━━━ ENTRIES SUPPLIED

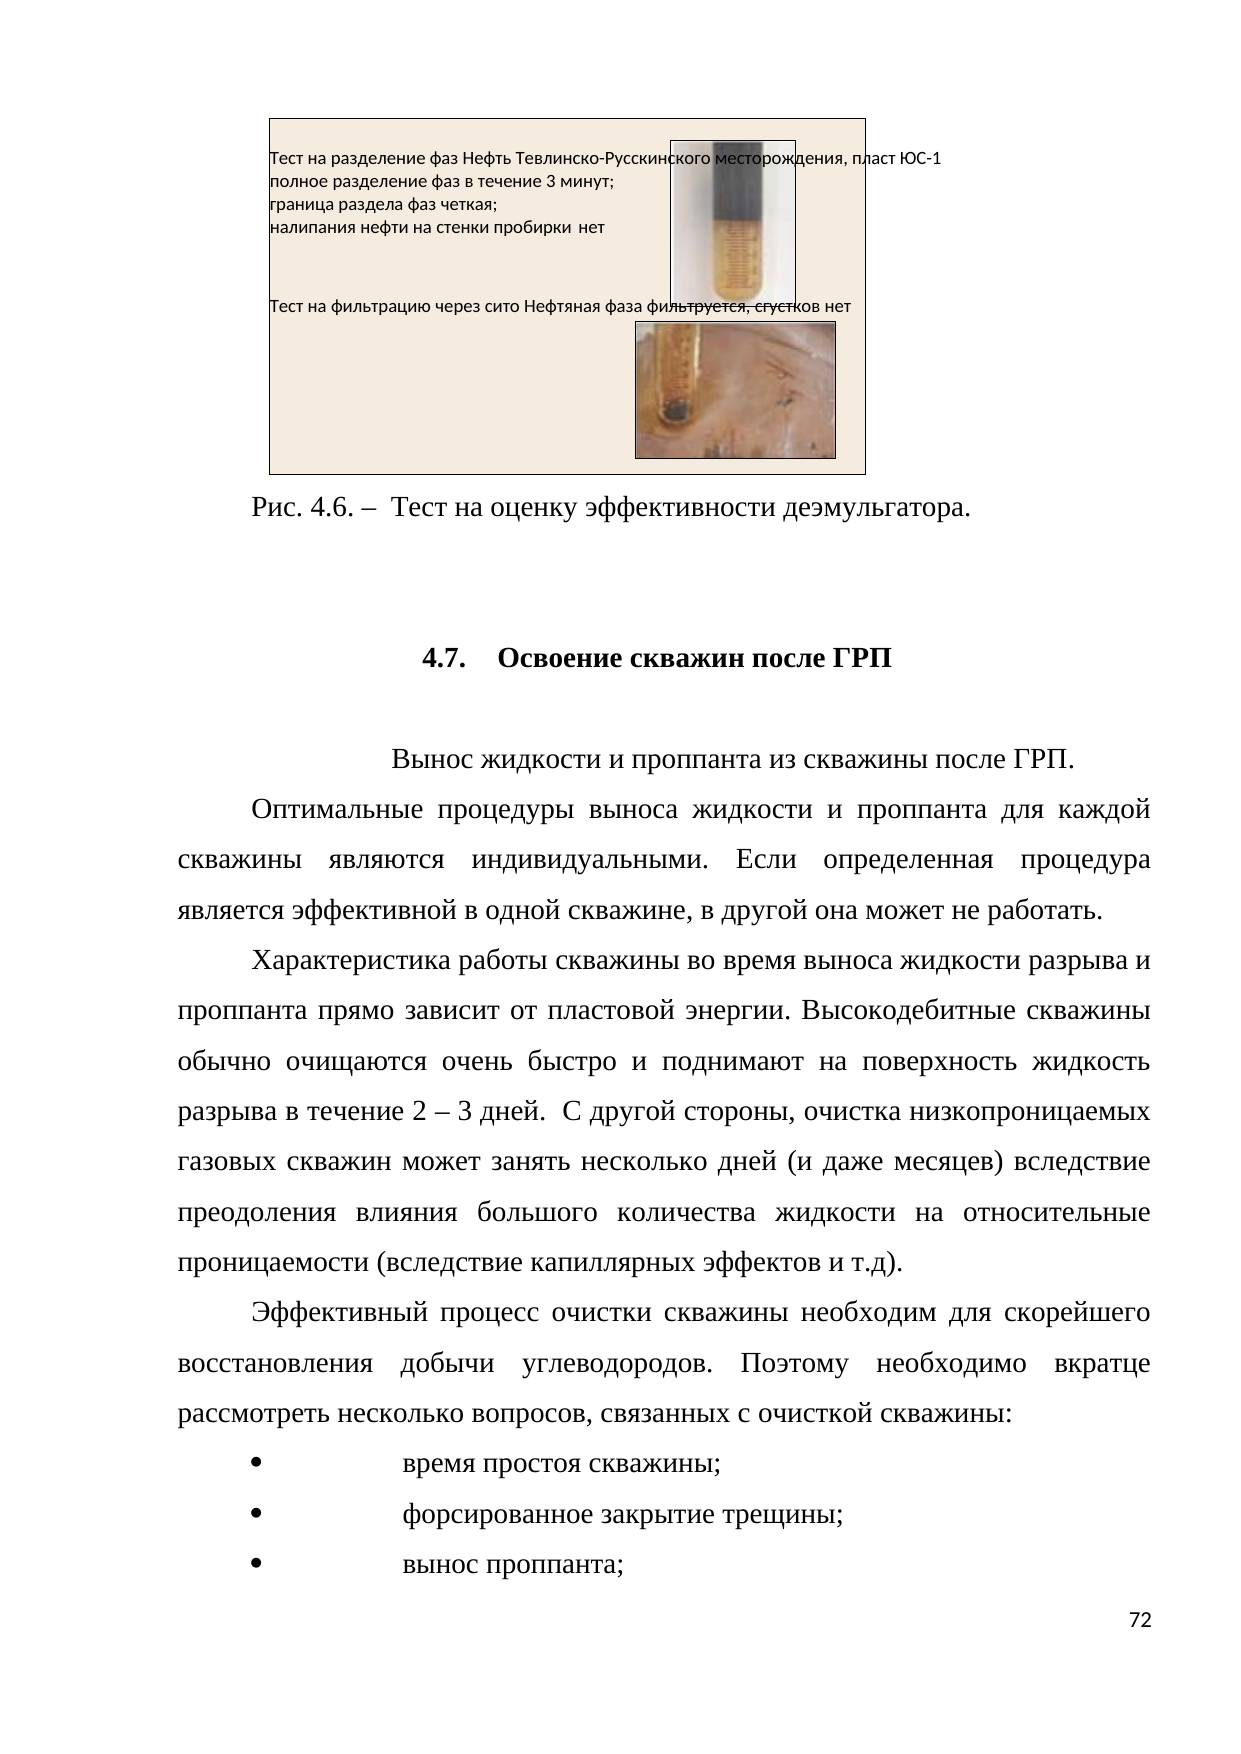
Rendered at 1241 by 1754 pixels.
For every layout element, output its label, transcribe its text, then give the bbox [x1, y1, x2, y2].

list форсированное закрытие трещины; [177, 1496, 1152, 1529]
list вынос проппанта; [177, 1546, 1152, 1580]
text Оптимальные процедуры выноса жидкости и проппанта для каждой скважины являются индивидуальными. Если определенная процедура является эффективной в одной скважине, в другой она может не работать. [177, 791, 1152, 925]
picture [671, 141, 795, 306]
picture [636, 322, 835, 458]
text Рис. 4.6. – Тест на оценку эффективности деэмульгатора. [177, 489, 1152, 523]
text Характеристика работы скважины во время выноса жидкости разрыва и проппанта прямо зависит от пластовой энергии. Высокодебитные скважины обычно очищаются очень быстро и поднимают на поверхность жидкость разрыва в течение 2 – 3 дней. С другой стороны, очистка низкопроницаемых газовых скважин может занять несколько дней (и даже месяцев) вследствие преодоления влияния большого количества жидкости на относительные проницаемости (вследствие капиллярных эффектов и т.д). [177, 942, 1152, 1278]
text Эффективный процесс очистки скважины необходим для скорейшего восстановления добычи углеводородов. Поэтому необходимо вкратце рассмотреть несколько вопросов, связанных с очисткой скважины: [177, 1294, 1152, 1428]
list время простоя скважины; [177, 1445, 1152, 1479]
subtitle Вынос жидкости и проппанта из скважины после ГРП. [317, 741, 1152, 774]
list Освоение скважин после ГРП [162, 640, 1152, 674]
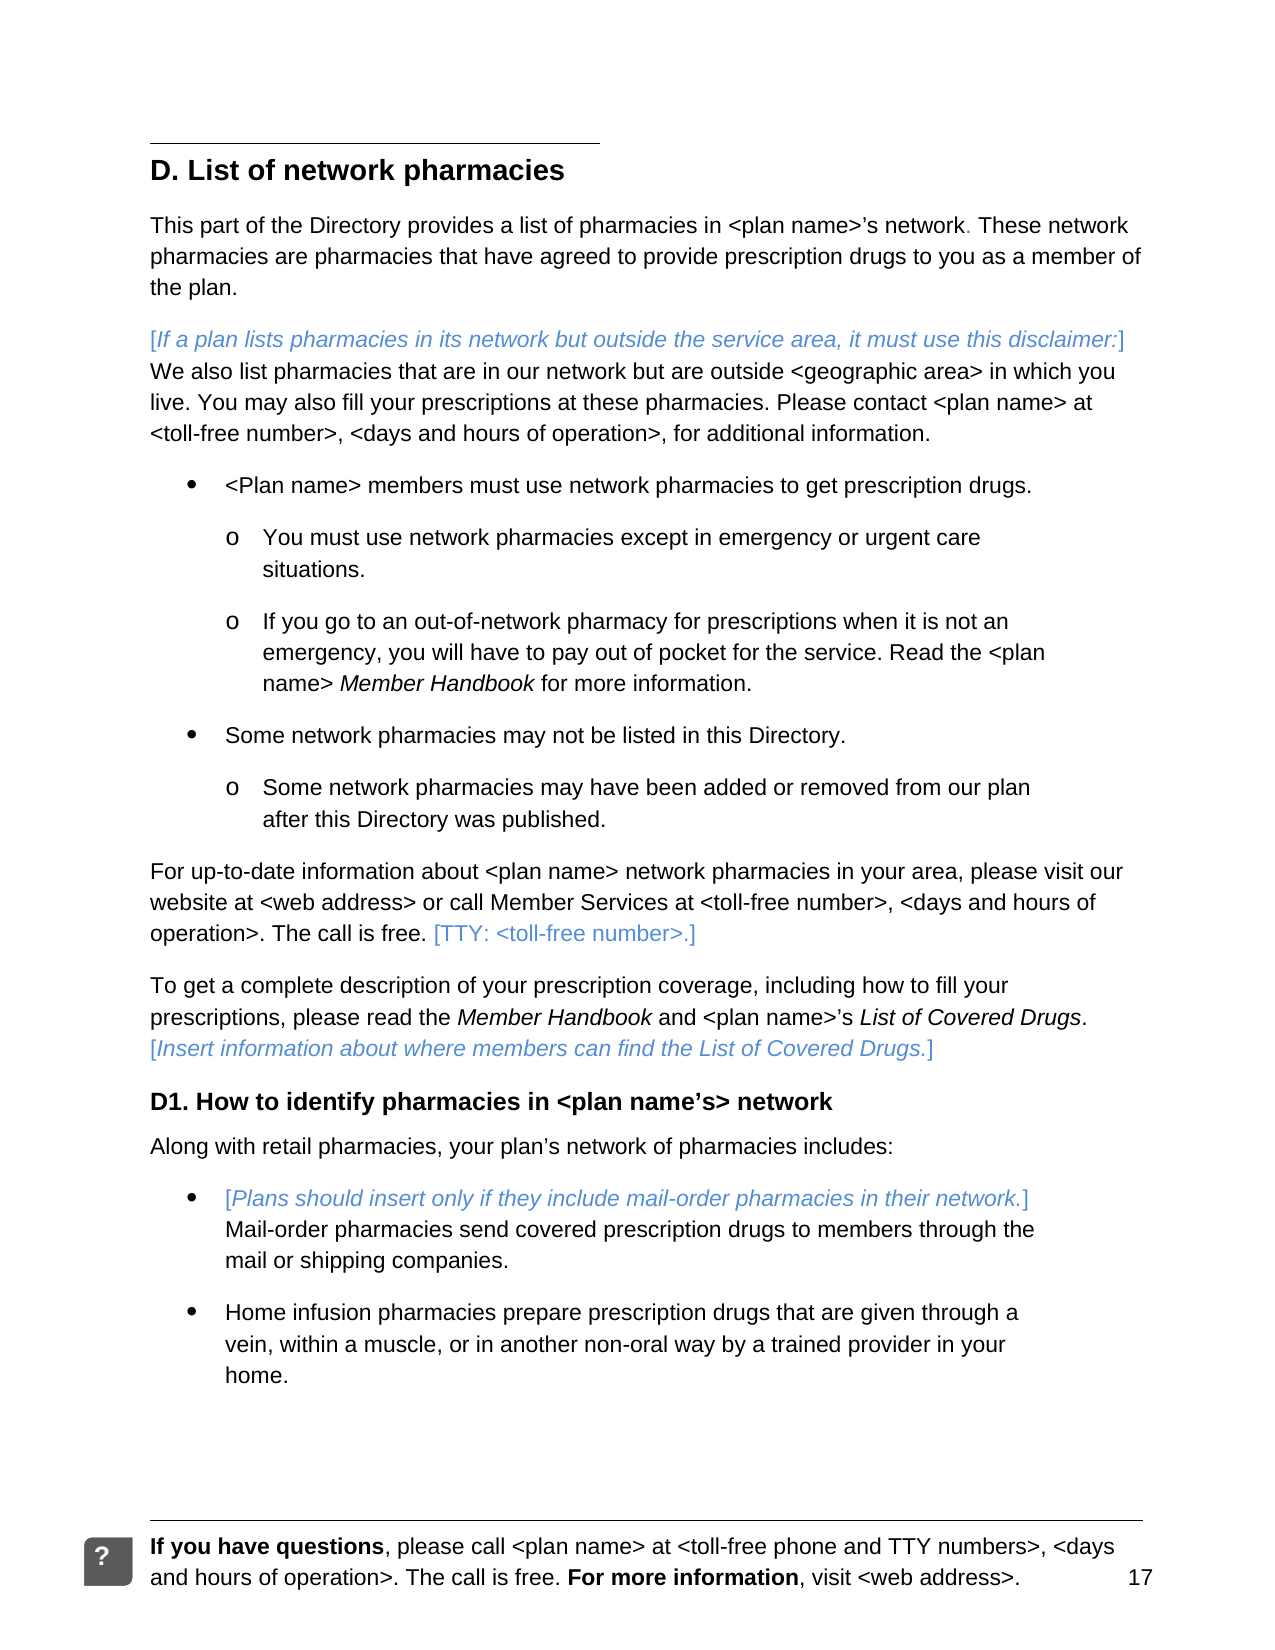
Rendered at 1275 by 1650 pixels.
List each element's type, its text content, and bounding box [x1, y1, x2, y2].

subtitle D1. How to identify pharmacies in <plan name’s> network [150, 1083, 1068, 1117]
subtitle List of network pharmacies [150, 144, 600, 187]
text Along with retail pharmacies, your plan’s network of pharmacies includes: [150, 1129, 1143, 1160]
text [If a plan lists pharmacies in its network but outside the service area, it must use this disclaimer:] We also list pharmacies that are in our network but are outside <geographic area> in which you live. You may also fill your prescriptions at these pharmacies. Please contact <plan name> at <toll-free number>, <days and hours of operation>, for additional information. [150, 323, 1143, 448]
text For up-to-date information about <plan name> network pharmacies in your area, please visit our website at <web address> or call Member Services at <toll-free number>, <days and hours of operation>. The call is free. [TTY: <toll-free number>.] [150, 854, 1143, 948]
text Home infusion pharmacies prepare prescription drugs that are given through a vein, within a muscle, or in another non-oral way by a trained provider in your home. [187, 1296, 1068, 1389]
text [Plans should insert only if they include mail-order pharmacies in their network.] Mail-order pharmacies send covered prescription drugs to members through the mail or shipping companies. [187, 1181, 1068, 1275]
list Some network pharmacies may have been added or removed from our plan after this Directory was published. [225, 771, 1068, 833]
list <Plan name> members must use network pharmacies to get prescription drugs. [187, 469, 1068, 500]
list Some network pharmacies may not be listed in this Directory. [187, 719, 1068, 750]
list If you go to an out-of-network pharmacy for prescriptions when it is not an emergency, you will have to pay out of pocket for the service. Read the <plan name> Member Handbook for more information. [225, 604, 1068, 698]
text This part of the Directory provides a list of pharmacies in <plan name>’s network. These network pharmacies are pharmacies that have agreed to provide prescription drugs to you as a member of the plan. [150, 208, 1143, 302]
list You must use network pharmacies except in emergency or urgent care situations. [225, 521, 1068, 583]
text To get a complete description of your prescription coverage, including how to fill your prescriptions, please read the Member Handbook and <plan name>’s List of Covered Drugs. [Insert information about where members can find the List of Covered Drugs.] [150, 969, 1143, 1062]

━━━━━━

--- TRY IT ---
Every line above with the string "hours" in it should be copied into the answer.

--- ANSWER SPACE ---
text [If a plan lists pharmacies in its network but outside the service area, it must use this disclaimer:] We also list pharmacies that are in our network but are outside <geographic area> in which you live. You may also fill your prescriptions at these pharmacies. Please contact <plan name> at <toll-free number>, <days and hours of operation>, for additional information. [150, 323, 1143, 448]
text For up-to-date information about <plan name> network pharmacies in your area, please visit our website at <web address> or call Member Services at <toll-free number>, <days and hours of operation>. The call is free. [TTY: <toll-free number>.] [150, 854, 1143, 948]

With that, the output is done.